Going forward with AI we need to find ways to emphasise comprehension of subject matters. We also need to accept the potential of AI to write for us, to help us write our ideas. The danger does lie in the lack of comprehension, but arguably there is a lot of lack of comphrension already, AI is just bringing out of the system the latent lack of student integrity and exposing it.

Academic writing in the traditional sense may well be ultimately largely supplanted by AI, but academic reading (and all other forms of learning, argument formation and thinking) cannot be allowed to do so. Indeed, in exposing the possible lack of motivation in the system, we can use this to think of new ways to engage students in understanding their subjects and helping them want to understand their subjects. The best the AI can be for us is probably be a new interlocutor.
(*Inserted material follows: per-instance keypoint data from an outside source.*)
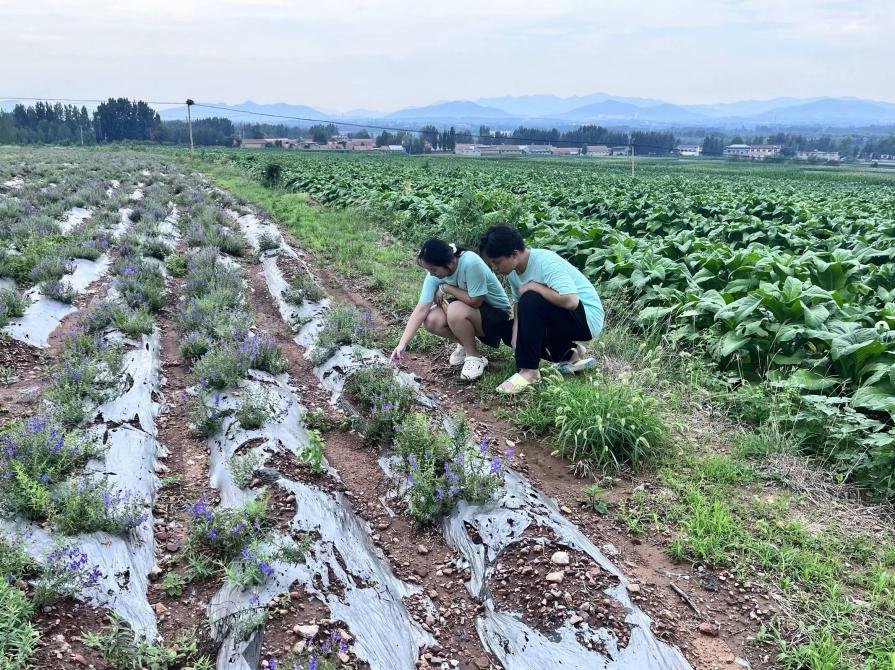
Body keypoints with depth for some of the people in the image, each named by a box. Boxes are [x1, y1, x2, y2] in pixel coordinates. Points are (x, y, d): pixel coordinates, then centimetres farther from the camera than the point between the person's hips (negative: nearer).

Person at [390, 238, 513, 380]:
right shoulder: (435, 274, -14)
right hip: (467, 310, 6)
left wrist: (445, 288, -21)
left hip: (497, 313, -6)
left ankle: (475, 358, -10)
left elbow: (474, 301, -31)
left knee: (455, 311, -33)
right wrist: (402, 344, -21)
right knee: (431, 321, -18)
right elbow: (421, 309, -16)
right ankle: (467, 344, 9)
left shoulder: (471, 263, -33)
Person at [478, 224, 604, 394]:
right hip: (561, 319, 9)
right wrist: (515, 334, -16)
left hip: (587, 317, -9)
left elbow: (571, 301, -38)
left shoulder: (546, 262, -27)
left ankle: (529, 371, -21)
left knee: (530, 301, -30)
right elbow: (518, 304, 1)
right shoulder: (513, 271, -1)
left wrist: (532, 286, -27)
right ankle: (570, 353, 10)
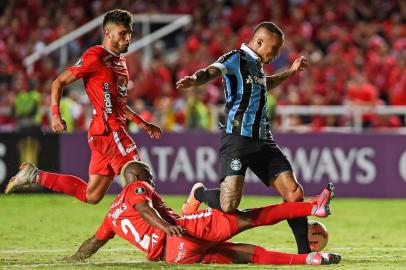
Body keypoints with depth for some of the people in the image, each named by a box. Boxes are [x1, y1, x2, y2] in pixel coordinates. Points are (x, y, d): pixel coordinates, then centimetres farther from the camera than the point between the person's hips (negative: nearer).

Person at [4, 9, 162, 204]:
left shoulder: (120, 62, 20)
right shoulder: (95, 57, -8)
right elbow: (59, 82, -8)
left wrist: (142, 123, 24)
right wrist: (56, 114, -20)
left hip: (116, 129, 9)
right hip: (107, 131, -9)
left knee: (91, 195, 9)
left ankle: (34, 175, 17)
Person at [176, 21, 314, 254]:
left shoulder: (257, 65, 21)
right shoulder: (236, 58, -5)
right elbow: (211, 71, -25)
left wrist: (291, 72, 51)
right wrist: (194, 79, -47)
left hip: (263, 141, 8)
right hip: (238, 140, -8)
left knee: (295, 194, -2)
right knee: (229, 205, -18)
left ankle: (304, 251, 10)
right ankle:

As soon as we have our new research insight, it goes into the system (the available research). From here it can be accessed by the AI to help other researchers, who must think carefully and through their own multiple inputs create new insights.

So the guilt issue should not be view so much as an issue with writing; it’s an issue with comprehension. We need to absolve ourselves of this nebulous guilt by the best practice of writing with AI and ensure that we remain active comprehenders, processors and producers of information —as opposed to passive receivers of AI insights. So long as we are exercising our capacities to think and comprehend to the best of our ability, then the AI becomes a partner that could be incredibly empowering. The danger lies in our, handing cognition and production over to it.